Consigne 1: Recopiez à l'identique la partie des entrées qui commence à la ligne contenant « common name: Campion » et se termine à la fin des entrées, les deux bornes incluses. Ne reprenez pas les images.

Karen Corrigan, figure emblématique de la publicité et du conseil créatif, est co-founder, CEO et Strategic Director d’Happiness Anywhere, depuis bientôt 20 ans. Son parcours inspirant et sa vision innovante ont permis à son entreprise de se démarquer dans un secteur en constante évolution. À travers ses stratégies de marque et ses plateformes créatives à long terme, Karen s’efforce de transformer la manière dont les marques communiquent avec leurs audiences.
Happiness Anywhere, la structure dirigée par Karen, compte environ 150 employés répartis dans plusieurs agences créatives à Bruxelles, Saigon et Amsterdam, ainsi que des studios d’innovation en Belgique et au Vietnam. Cette organisation dynamique permet à Happiness de rester à la pointe de l’innovation et de répondre aux besoins de ses clients de manière efficace.
La philosophie de leadership de Karen repose sur une vision claire et partagée. Chaque année, lors de la journée « The State of Happiness », cette vision est communiquée à l’ensemble de l’équipe, définissant l’organisation, la structure et les rôles individuels, tout en traçant des parcours de croissance pour chaque employé. Découvrons les réponses de Karen Corrigan sur son métier, la gestion de son entreprise et sa manière de conduire ses équipes vers le succès.

Consigne 2: D'après le texte sur Karen Corrigan, combien de personnes travaillent à peu près chez Happiness Anywhere ?

Liste:
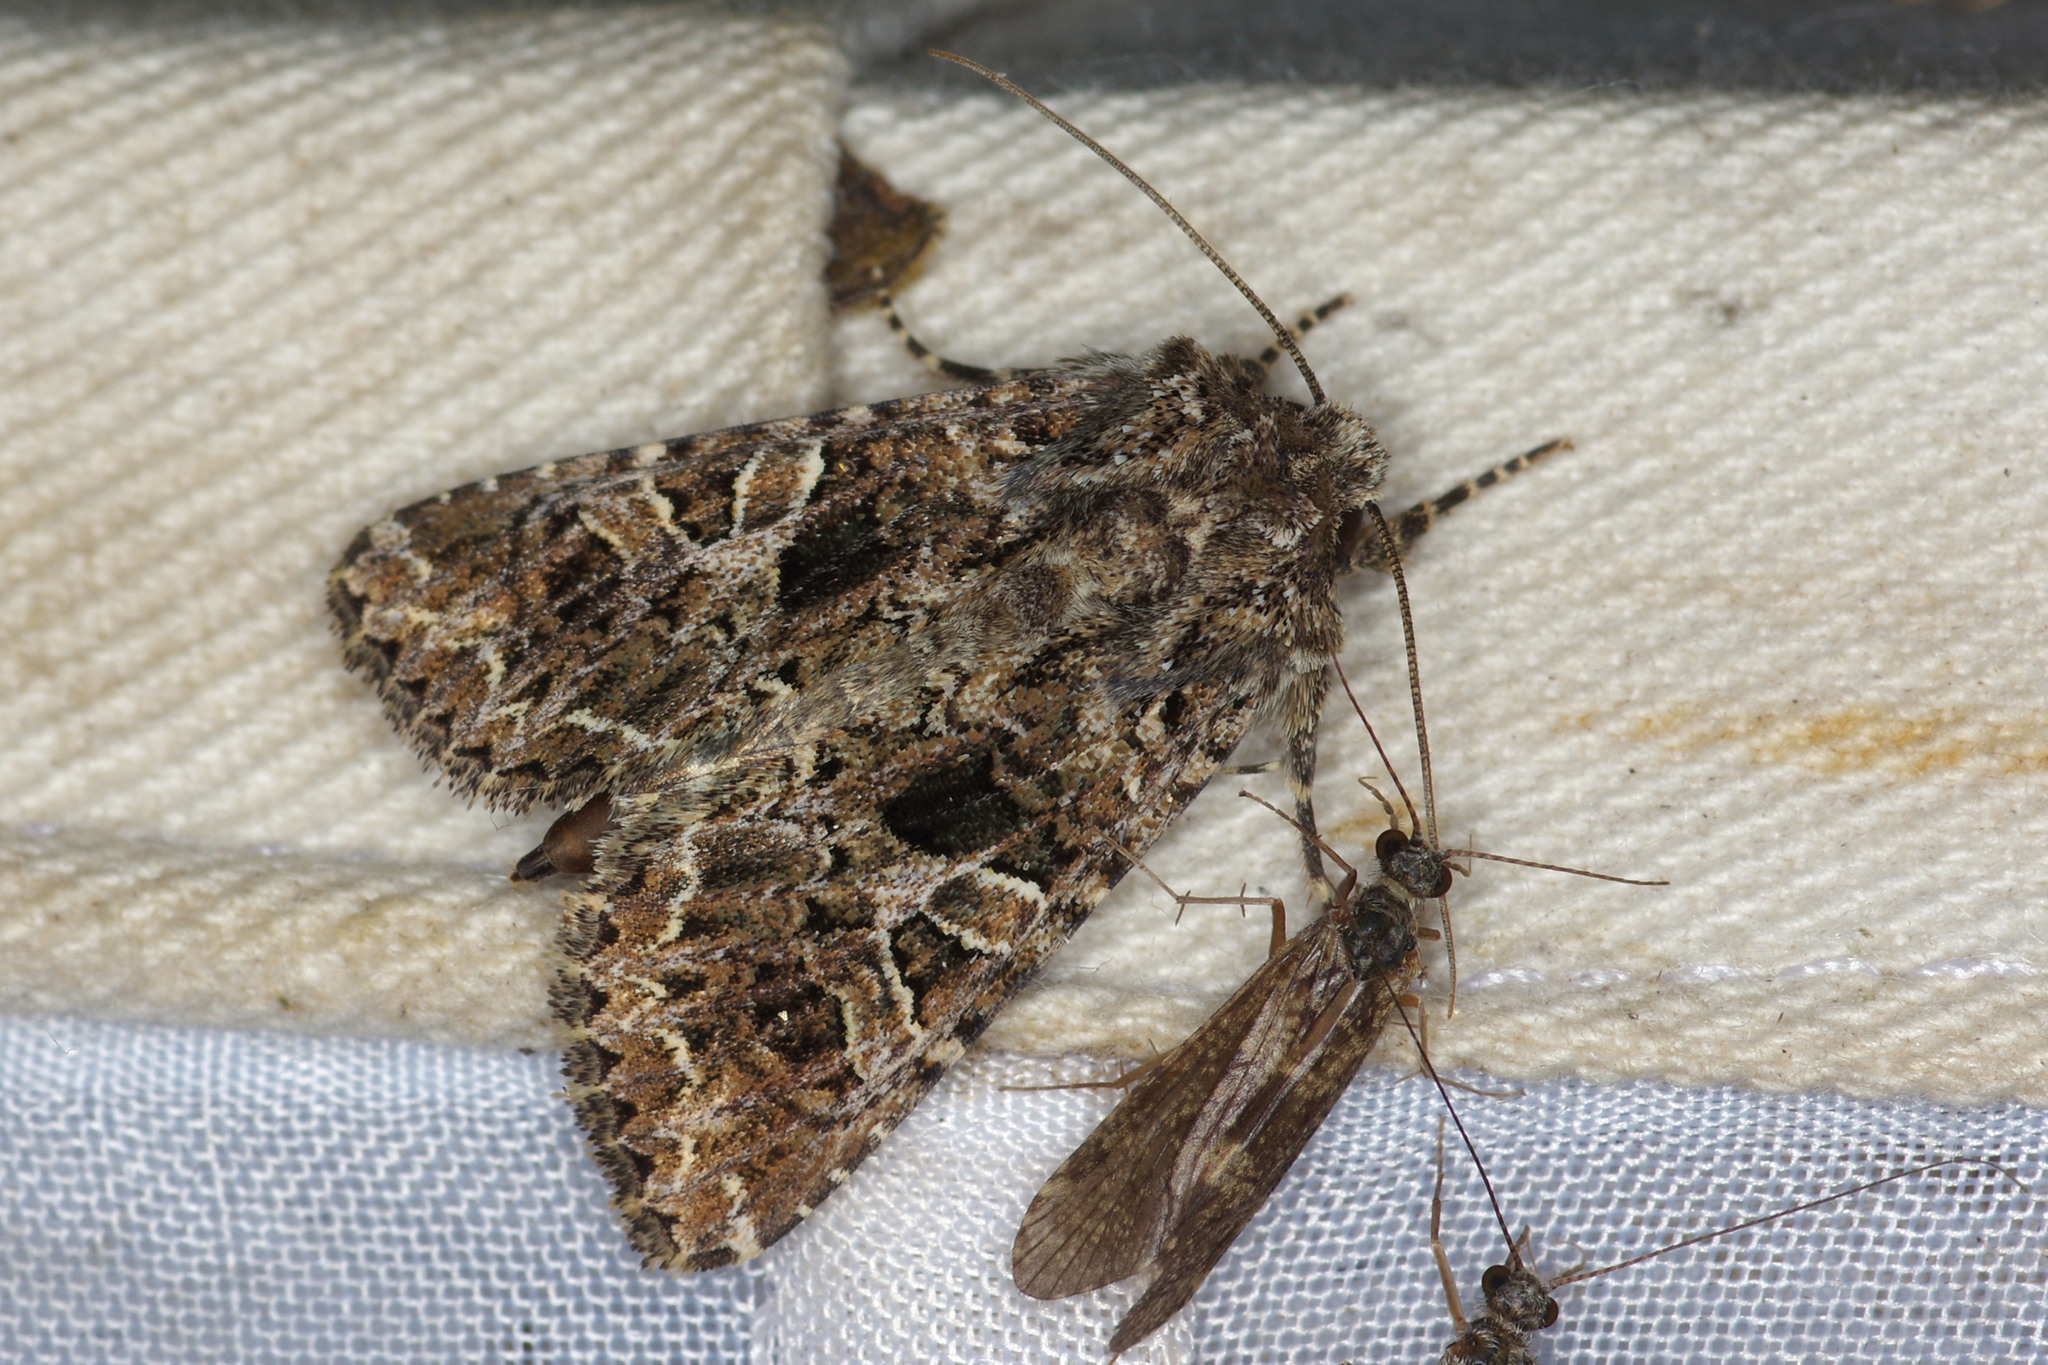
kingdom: Animalia
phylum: Arthropoda
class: Insecta
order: Lepidoptera
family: Noctuidae
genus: Sideridis
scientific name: Sideridis rivularis
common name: Campion
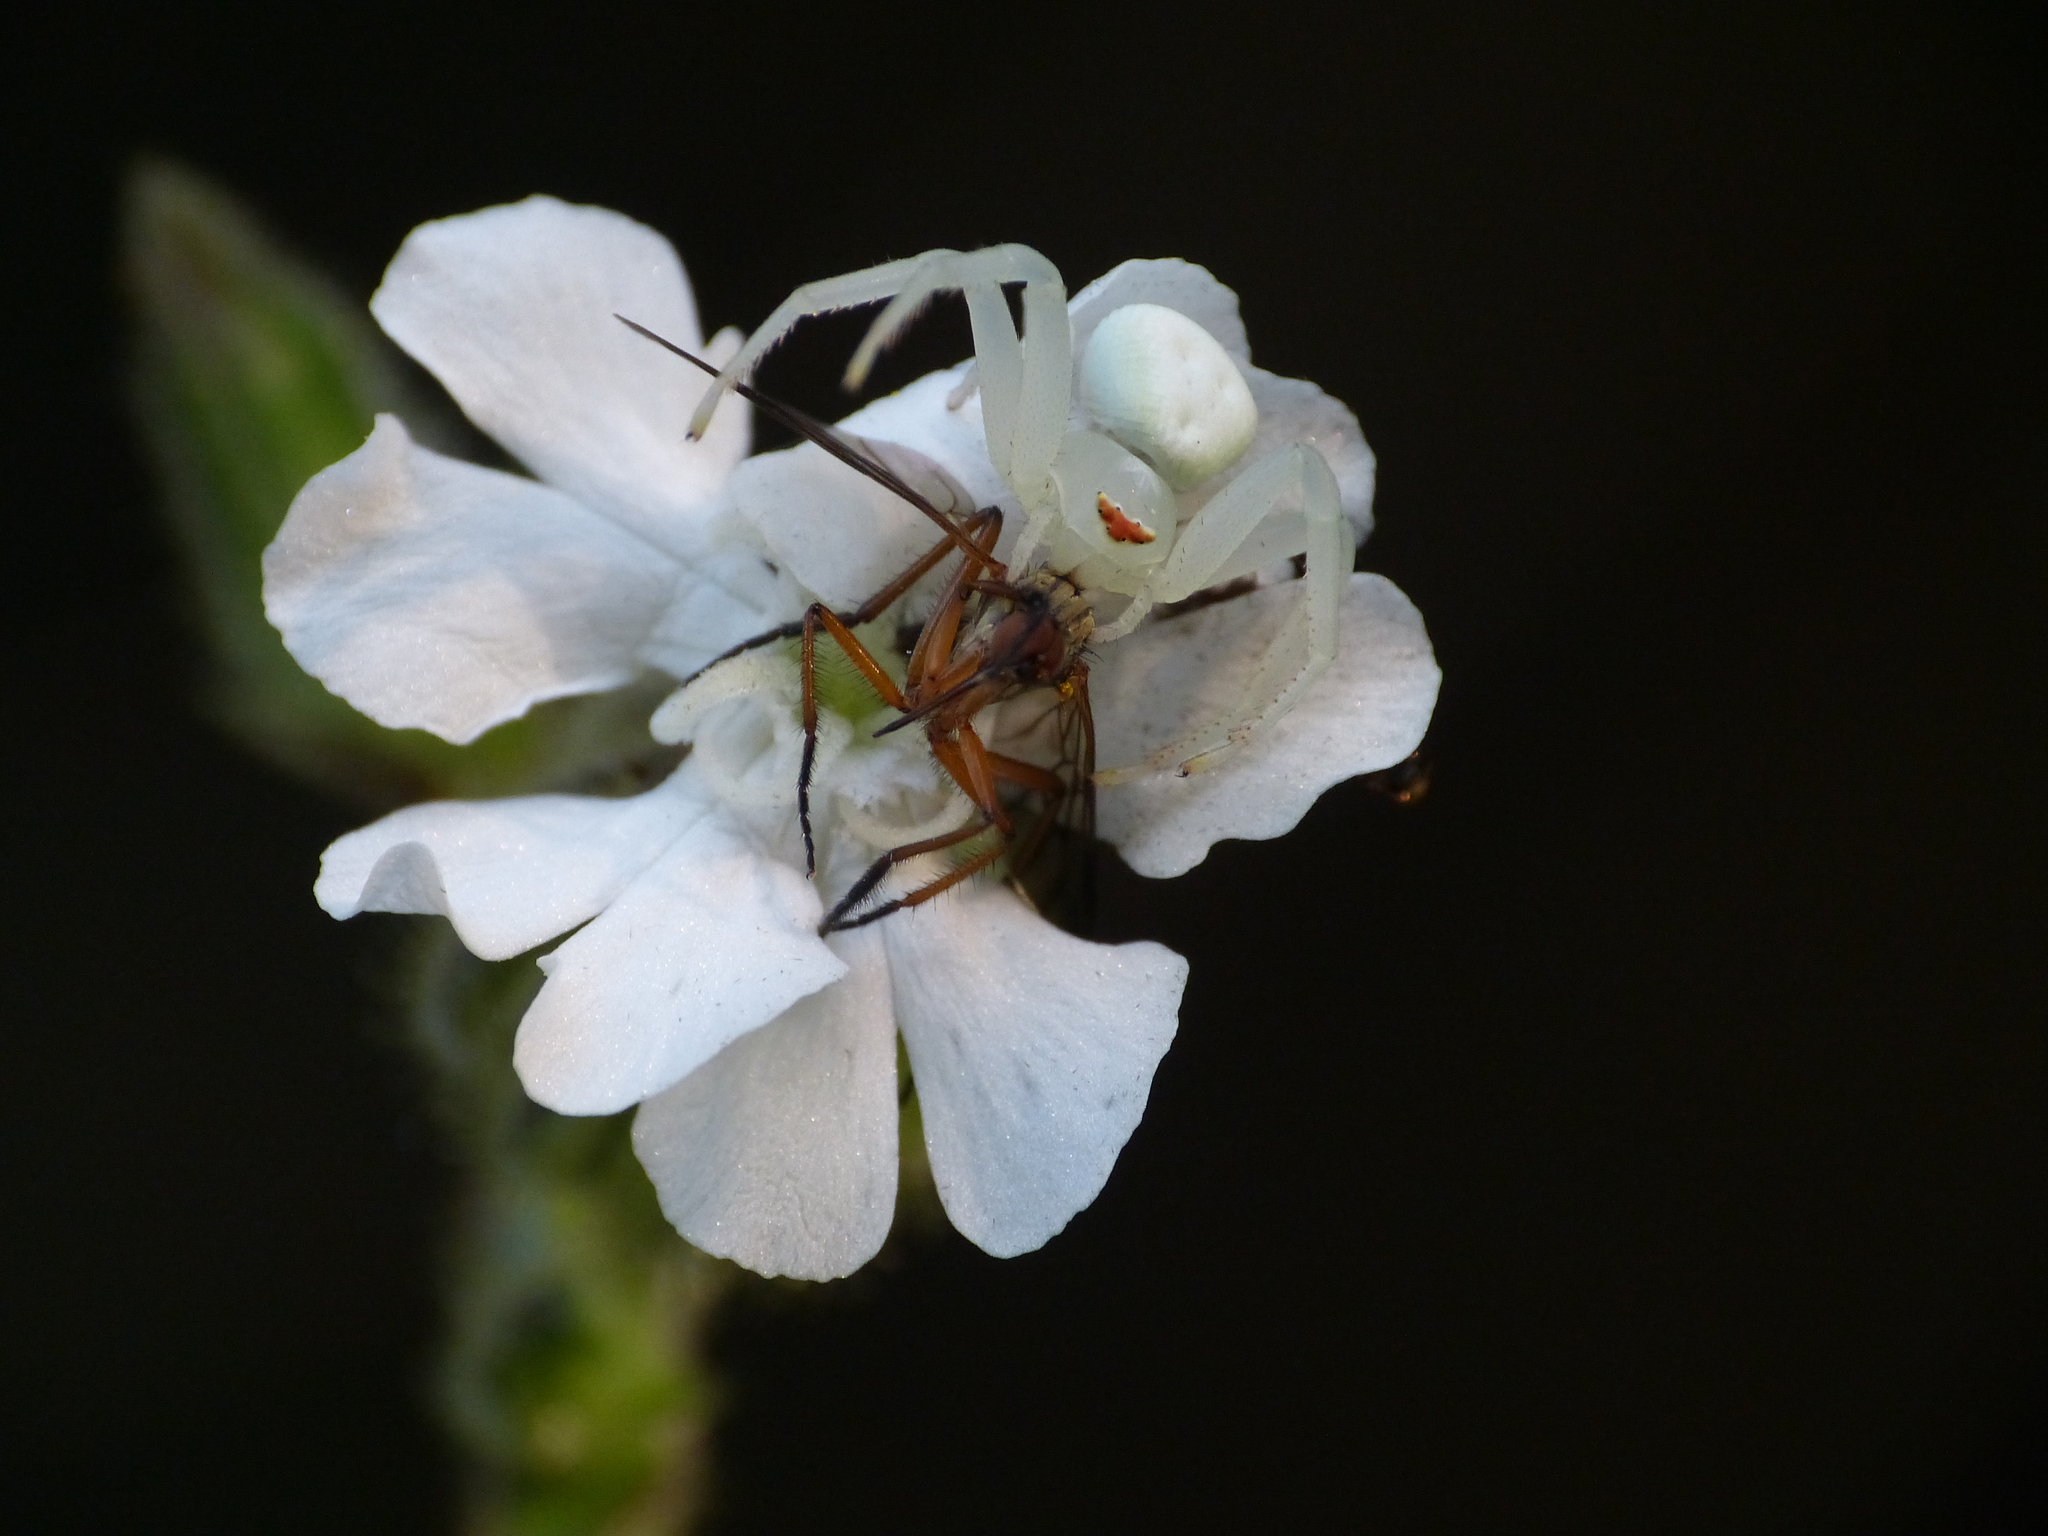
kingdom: Animalia
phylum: Arthropoda
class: Arachnida
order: Araneae
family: Thomisidae
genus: Misumena
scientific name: Misumena vatia
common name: Goldenrod crab spider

Résultat attendu 1:
common name: Campion
kingdom: Animalia
phylum: Arthropoda
class: Arachnida
order: Araneae
family: Thomisidae
genus: Misumena
scientific name: Misumena vatia
common name: Goldenrod crab spider

Résultat attendu 2: Environ 150 employés.